- [Exercise instructions]: Retype the data line for line, starting at the very first line and ending at the line that contains "Schreibtischtäterwissen auf zu neuen Ufern", with both of those lines included.

- [Records for the exercise]:
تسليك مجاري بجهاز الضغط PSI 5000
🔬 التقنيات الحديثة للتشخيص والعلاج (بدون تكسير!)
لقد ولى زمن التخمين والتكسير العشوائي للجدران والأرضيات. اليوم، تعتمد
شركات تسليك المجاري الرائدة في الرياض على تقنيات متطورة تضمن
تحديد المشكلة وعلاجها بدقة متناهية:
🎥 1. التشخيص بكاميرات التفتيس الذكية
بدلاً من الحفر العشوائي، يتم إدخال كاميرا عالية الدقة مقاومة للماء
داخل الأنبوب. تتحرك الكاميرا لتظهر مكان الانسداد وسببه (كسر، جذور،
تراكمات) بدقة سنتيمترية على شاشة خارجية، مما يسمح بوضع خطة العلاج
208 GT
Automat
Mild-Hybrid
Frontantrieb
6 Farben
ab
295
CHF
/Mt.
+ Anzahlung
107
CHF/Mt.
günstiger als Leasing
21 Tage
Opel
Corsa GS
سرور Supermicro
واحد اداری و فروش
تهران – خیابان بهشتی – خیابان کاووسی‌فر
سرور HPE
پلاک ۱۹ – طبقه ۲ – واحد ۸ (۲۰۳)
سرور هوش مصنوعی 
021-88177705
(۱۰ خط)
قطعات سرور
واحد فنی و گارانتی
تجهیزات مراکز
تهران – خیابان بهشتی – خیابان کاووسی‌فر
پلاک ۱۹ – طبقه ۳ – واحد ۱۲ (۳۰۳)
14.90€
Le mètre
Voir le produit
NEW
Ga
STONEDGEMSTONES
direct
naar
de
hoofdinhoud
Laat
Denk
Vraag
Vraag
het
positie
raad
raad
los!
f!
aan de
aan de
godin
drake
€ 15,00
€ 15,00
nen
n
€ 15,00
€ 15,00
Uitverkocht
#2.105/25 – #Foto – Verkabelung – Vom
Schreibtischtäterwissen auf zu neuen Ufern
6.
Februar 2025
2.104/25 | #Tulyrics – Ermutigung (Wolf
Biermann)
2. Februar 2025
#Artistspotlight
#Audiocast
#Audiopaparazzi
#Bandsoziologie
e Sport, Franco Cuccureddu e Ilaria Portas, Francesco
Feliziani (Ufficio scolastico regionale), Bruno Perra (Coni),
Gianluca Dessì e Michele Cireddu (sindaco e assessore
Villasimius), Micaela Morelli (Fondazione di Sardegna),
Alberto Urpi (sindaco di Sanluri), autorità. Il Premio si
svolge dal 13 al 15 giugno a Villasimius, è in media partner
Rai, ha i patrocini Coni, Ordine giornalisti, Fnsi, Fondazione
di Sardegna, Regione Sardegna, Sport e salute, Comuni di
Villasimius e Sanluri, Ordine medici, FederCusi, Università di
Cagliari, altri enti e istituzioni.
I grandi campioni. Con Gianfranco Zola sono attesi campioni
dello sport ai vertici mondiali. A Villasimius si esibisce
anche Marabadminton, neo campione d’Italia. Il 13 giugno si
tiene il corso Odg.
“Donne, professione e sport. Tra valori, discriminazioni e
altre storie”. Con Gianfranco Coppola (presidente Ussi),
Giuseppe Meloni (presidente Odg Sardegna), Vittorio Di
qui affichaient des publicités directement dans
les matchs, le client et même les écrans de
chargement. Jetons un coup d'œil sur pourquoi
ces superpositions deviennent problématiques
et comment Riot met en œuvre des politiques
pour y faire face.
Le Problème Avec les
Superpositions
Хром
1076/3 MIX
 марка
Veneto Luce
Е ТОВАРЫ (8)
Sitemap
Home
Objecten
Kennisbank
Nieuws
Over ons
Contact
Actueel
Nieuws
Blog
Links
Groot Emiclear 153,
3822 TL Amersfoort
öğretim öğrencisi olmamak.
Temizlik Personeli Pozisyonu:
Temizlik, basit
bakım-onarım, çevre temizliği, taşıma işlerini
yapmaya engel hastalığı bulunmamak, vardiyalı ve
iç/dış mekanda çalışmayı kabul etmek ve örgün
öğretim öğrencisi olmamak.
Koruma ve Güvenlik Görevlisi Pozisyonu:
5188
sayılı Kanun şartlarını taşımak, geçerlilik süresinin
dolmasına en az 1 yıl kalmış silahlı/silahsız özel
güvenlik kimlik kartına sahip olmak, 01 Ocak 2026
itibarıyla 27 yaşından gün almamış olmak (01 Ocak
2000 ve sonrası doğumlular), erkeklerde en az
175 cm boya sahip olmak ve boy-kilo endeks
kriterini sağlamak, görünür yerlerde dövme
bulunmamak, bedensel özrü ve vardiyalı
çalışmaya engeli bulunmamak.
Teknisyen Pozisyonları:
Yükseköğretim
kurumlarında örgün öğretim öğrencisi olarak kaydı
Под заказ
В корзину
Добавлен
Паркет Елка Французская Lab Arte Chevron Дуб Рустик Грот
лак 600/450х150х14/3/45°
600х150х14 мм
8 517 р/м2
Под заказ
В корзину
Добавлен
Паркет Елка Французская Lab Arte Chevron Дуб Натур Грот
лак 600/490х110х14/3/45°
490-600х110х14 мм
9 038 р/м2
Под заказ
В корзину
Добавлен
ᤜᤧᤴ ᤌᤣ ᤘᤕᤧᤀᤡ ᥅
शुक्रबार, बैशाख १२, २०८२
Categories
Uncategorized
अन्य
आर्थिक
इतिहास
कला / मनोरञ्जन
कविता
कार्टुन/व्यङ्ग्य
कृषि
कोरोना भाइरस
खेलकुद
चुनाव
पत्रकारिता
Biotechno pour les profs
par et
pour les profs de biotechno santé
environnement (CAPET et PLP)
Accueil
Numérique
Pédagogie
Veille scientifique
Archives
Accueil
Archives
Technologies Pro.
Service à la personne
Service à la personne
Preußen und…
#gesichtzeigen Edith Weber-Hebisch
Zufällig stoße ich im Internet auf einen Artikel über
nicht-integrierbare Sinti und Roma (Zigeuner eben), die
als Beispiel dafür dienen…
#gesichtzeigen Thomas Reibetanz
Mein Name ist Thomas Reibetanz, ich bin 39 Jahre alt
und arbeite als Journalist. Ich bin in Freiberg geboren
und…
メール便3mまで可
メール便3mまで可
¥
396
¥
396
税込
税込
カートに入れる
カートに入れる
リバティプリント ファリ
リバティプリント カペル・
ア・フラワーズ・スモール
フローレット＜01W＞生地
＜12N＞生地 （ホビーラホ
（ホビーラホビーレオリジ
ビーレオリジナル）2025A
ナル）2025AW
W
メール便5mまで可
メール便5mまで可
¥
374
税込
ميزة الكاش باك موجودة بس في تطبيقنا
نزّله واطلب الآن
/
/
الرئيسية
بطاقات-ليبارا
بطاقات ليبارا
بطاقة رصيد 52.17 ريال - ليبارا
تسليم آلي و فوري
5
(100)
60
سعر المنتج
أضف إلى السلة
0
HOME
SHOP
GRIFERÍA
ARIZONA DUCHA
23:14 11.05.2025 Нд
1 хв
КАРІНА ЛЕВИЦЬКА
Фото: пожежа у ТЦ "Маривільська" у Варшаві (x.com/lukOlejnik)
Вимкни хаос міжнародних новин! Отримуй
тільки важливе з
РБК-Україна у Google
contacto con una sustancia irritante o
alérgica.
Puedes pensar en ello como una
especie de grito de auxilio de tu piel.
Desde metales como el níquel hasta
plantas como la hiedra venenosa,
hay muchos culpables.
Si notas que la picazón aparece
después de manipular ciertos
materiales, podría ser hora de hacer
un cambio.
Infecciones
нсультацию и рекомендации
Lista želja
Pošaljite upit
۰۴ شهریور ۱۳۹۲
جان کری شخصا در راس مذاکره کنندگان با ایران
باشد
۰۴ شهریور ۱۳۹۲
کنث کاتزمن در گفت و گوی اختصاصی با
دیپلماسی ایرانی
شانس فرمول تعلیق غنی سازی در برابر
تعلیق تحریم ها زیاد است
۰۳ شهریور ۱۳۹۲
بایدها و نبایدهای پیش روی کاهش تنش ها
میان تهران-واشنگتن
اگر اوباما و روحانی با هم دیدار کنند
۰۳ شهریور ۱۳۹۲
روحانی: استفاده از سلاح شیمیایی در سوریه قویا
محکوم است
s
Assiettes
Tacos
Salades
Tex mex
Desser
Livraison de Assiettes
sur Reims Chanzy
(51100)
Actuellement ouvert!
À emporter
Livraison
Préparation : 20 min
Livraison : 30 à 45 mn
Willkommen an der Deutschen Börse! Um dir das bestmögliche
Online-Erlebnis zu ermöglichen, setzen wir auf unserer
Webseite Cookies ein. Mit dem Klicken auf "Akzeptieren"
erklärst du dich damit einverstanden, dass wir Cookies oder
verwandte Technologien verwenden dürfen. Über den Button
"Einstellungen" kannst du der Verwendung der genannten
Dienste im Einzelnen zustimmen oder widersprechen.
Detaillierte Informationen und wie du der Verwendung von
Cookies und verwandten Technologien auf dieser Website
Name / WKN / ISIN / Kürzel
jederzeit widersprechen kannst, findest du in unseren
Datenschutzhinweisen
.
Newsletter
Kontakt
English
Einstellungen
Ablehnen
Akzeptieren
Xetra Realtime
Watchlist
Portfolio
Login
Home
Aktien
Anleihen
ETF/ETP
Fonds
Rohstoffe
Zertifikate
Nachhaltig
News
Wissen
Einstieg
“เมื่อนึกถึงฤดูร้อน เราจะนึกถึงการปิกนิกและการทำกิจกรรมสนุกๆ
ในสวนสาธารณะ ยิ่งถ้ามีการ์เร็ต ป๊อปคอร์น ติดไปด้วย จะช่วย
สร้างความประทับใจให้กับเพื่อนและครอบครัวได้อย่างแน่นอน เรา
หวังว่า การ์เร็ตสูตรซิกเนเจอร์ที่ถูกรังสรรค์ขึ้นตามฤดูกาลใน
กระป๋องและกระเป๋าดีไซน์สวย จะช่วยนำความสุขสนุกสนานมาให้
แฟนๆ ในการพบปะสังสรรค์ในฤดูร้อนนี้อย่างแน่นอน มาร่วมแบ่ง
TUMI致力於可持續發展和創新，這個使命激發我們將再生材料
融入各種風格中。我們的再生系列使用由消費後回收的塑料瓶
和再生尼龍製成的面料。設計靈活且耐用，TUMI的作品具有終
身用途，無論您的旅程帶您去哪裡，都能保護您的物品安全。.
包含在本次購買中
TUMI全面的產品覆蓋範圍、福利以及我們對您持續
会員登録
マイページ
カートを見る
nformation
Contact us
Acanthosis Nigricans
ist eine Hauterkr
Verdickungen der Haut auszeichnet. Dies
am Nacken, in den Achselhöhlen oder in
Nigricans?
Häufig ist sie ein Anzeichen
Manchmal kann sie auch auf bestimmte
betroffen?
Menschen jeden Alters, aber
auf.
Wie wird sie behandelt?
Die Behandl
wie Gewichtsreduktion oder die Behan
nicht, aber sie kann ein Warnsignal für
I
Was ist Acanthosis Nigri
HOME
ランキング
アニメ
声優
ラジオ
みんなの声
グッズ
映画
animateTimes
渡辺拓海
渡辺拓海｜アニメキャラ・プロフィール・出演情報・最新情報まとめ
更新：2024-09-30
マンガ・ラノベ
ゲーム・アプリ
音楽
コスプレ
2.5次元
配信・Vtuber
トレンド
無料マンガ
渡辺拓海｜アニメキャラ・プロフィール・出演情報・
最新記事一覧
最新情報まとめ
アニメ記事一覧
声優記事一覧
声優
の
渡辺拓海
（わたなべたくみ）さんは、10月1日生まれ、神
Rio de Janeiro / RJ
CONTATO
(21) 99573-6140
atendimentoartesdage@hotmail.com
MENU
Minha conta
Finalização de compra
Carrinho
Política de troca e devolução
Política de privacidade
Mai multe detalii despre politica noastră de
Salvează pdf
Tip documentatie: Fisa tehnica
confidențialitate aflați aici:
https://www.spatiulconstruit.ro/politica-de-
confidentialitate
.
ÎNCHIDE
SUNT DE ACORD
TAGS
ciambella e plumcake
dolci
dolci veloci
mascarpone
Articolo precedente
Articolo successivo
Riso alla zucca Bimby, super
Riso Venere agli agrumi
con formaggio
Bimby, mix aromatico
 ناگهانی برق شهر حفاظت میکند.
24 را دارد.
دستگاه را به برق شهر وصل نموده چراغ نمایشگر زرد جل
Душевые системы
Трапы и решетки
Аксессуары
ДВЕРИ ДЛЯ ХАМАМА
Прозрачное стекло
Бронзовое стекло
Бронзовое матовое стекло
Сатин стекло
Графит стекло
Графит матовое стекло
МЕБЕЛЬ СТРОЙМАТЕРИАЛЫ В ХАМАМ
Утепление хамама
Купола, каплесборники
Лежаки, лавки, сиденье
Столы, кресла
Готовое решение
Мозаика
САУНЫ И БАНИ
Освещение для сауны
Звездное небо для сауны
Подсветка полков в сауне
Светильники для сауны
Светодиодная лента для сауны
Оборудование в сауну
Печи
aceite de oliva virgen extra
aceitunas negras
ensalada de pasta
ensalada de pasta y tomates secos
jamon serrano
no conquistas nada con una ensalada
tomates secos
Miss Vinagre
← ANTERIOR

- [Output of the task]:
تسليك مجاري بجهاز الضغط PSI 5000
🔬 التقنيات الحديثة للتشخيص والعلاج (بدون تكسير!)
لقد ولى زمن التخمين والتكسير العشوائي للجدران والأرضيات. اليوم، تعتمد
شركات تسليك المجاري الرائدة في الرياض على تقنيات متطورة تضمن
تحديد المشكلة وعلاجها بدقة متناهية:
🎥 1. التشخيص بكاميرات التفتيس الذكية
بدلاً من الحفر العشوائي، يتم إدخال كاميرا عالية الدقة مقاومة للماء
داخل الأنبوب. تتحرك الكاميرا لتظهر مكان الانسداد وسببه (كسر، جذور،
تراكمات) بدقة سنتيمترية على شاشة خارجية، مما يسمح بوضع خطة العلاج
208 GT
Automat
Mild-Hybrid
Frontantrieb
6 Farben
ab
295
CHF
/Mt.
+ Anzahlung
107
CHF/Mt.
günstiger als Leasing
21 Tage
Opel
Corsa GS
سرور Supermicro
واحد اداری و فروش
تهران – خیابان بهشتی – خیابان کاووسی‌فر
سرور HPE
پلاک ۱۹ – طبقه ۲ – واحد ۸ (۲۰۳)
سرور هوش مصنوعی 
021-88177705
(۱۰ خط)
قطعات سرور
واحد فنی و گارانتی
تجهیزات مراکز
تهران – خیابان بهشتی – خیابان کاووسی‌فر
پلاک ۱۹ – طبقه ۳ – واحد ۱۲ (۳۰۳)
14.90€
Le mètre
Voir le produit
NEW
Ga
STONEDGEMSTONES
direct
naar
de
hoofdinhoud
Laat
Denk
Vraag
Vraag
het
positie
raad
raad
los!
f!
aan de
aan de
godin
drake
€ 15,00
€ 15,00
nen
n
€ 15,00
€ 15,00
Uitverkocht
#2.105/25 – #Foto – Verkabelung – Vom
Schreibtischtäterwissen auf zu neuen Ufern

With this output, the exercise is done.